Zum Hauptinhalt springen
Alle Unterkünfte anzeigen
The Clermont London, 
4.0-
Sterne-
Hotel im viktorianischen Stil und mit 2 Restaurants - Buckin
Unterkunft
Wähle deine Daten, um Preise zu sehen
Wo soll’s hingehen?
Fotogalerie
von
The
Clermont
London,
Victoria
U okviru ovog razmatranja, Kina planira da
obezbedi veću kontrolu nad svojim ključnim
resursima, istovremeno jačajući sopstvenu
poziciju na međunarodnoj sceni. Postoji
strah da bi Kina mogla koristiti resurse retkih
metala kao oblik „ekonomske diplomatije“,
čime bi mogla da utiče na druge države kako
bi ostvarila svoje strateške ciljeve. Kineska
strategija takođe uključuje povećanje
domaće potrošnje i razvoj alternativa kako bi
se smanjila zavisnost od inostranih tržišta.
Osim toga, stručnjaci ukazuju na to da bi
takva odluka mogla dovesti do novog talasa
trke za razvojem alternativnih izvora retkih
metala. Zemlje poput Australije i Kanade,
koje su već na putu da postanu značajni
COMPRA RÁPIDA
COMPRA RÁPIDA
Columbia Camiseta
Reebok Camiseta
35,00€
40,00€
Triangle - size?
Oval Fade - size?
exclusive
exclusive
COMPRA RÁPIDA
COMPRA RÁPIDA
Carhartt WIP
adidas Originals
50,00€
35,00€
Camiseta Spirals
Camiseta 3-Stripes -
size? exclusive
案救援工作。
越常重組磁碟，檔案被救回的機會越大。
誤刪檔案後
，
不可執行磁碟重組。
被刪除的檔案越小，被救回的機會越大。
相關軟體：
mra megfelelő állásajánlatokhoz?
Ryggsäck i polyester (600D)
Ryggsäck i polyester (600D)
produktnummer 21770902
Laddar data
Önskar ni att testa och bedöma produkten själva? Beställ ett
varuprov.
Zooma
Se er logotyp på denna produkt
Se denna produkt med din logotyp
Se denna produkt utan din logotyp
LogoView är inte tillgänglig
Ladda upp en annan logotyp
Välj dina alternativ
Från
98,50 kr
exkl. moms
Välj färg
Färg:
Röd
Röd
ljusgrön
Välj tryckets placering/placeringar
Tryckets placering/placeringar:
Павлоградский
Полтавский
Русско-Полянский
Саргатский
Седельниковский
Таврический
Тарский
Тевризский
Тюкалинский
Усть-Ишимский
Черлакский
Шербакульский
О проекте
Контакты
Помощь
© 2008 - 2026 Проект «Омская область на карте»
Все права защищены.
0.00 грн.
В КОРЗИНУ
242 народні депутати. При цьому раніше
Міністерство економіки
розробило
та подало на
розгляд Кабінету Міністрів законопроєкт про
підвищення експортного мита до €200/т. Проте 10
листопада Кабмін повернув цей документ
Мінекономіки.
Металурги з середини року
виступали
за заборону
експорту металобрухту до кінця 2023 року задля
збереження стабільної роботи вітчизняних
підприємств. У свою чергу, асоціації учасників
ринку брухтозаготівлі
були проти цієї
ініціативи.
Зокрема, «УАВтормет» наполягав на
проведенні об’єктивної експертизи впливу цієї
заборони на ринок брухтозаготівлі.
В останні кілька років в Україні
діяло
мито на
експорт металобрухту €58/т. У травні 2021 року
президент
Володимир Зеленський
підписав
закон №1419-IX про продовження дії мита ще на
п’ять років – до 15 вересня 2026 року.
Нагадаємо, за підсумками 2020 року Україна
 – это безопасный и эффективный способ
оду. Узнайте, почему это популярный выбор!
+++
### Job item:
Return all of the lines above word for word, in the same order, without changing anything.

### Output of the exercise:
Zum Hauptinhalt springen
Alle Unterkünfte anzeigen
The Clermont London, 
4.0-
Sterne-
Hotel im viktorianischen Stil und mit 2 Restaurants - Buckin
Unterkunft
Wähle deine Daten, um Preise zu sehen
Wo soll’s hingehen?
Fotogalerie
von
The
Clermont
London,
Victoria
U okviru ovog razmatranja, Kina planira da
obezbedi veću kontrolu nad svojim ključnim
resursima, istovremeno jačajući sopstvenu
poziciju na međunarodnoj sceni. Postoji
strah da bi Kina mogla koristiti resurse retkih
metala kao oblik „ekonomske diplomatije“,
čime bi mogla da utiče na druge države kako
bi ostvarila svoje strateške ciljeve. Kineska
strategija takođe uključuje povećanje
domaće potrošnje i razvoj alternativa kako bi
se smanjila zavisnost od inostranih tržišta.
Osim toga, stručnjaci ukazuju na to da bi
takva odluka mogla dovesti do novog talasa
trke za razvojem alternativnih izvora retkih
metala. Zemlje poput Australije i Kanade,
koje su već na putu da postanu značajni
COMPRA RÁPIDA
COMPRA RÁPIDA
Columbia Camiseta
Reebok Camiseta
35,00€
40,00€
Triangle - size?
Oval Fade - size?
exclusive
exclusive
COMPRA RÁPIDA
COMPRA RÁPIDA
Carhartt WIP
adidas Originals
50,00€
35,00€
Camiseta Spirals
Camiseta 3-Stripes -
size? exclusive
案救援工作。
越常重組磁碟，檔案被救回的機會越大。
誤刪檔案後
，
不可執行磁碟重組。
被刪除的檔案越小，被救回的機會越大。
相關軟體：
mra megfelelő állásajánlatokhoz?
Ryggsäck i polyester (600D)
Ryggsäck i polyester (600D)
produktnummer 21770902
Laddar data
Önskar ni att testa och bedöma produkten själva? Beställ ett
varuprov.
Zooma
Se er logotyp på denna produkt
Se denna produkt med din logotyp
Se denna produkt utan din logotyp
LogoView är inte tillgänglig
Ladda upp en annan logotyp
Välj dina alternativ
Från
98,50 kr
exkl. moms
Välj färg
Färg:
Röd
Röd
ljusgrön
Välj tryckets placering/placeringar
Tryckets placering/placeringar:
Павлоградский
Полтавский
Русско-Полянский
Саргатский
Седельниковский
Таврический
Тарский
Тевризский
Тюкалинский
Усть-Ишимский
Черлакский
Шербакульский
О проекте
Контакты
Помощь
© 2008 - 2026 Проект «Омская область на карте»
Все права защищены.
0.00 грн.
В КОРЗИНУ
242 народні депутати. При цьому раніше
Міністерство економіки
розробило
та подало на
розгляд Кабінету Міністрів законопроєкт про
підвищення експортного мита до €200/т. Проте 10
листопада Кабмін повернув цей документ
Мінекономіки.
Металурги з середини року
виступали
за заборону
експорту металобрухту до кінця 2023 року задля
збереження стабільної роботи вітчизняних
підприємств. У свою чергу, асоціації учасників
ринку брухтозаготівлі
були проти цієї
ініціативи.
Зокрема, «УАВтормет» наполягав на
проведенні об’єктивної експертизи впливу цієї
заборони на ринок брухтозаготівлі.
В останні кілька років в Україні
діяло
мито на
експорт металобрухту €58/т. У травні 2021 року
президент
Володимир Зеленський
підписав
закон №1419-IX про продовження дії мита ще на
п’ять років – до 15 вересня 2026 року.
Нагадаємо, за підсумками 2020 року Україна
 – это безопасный и эффективный способ
оду. Узнайте, почему это популярный выбор!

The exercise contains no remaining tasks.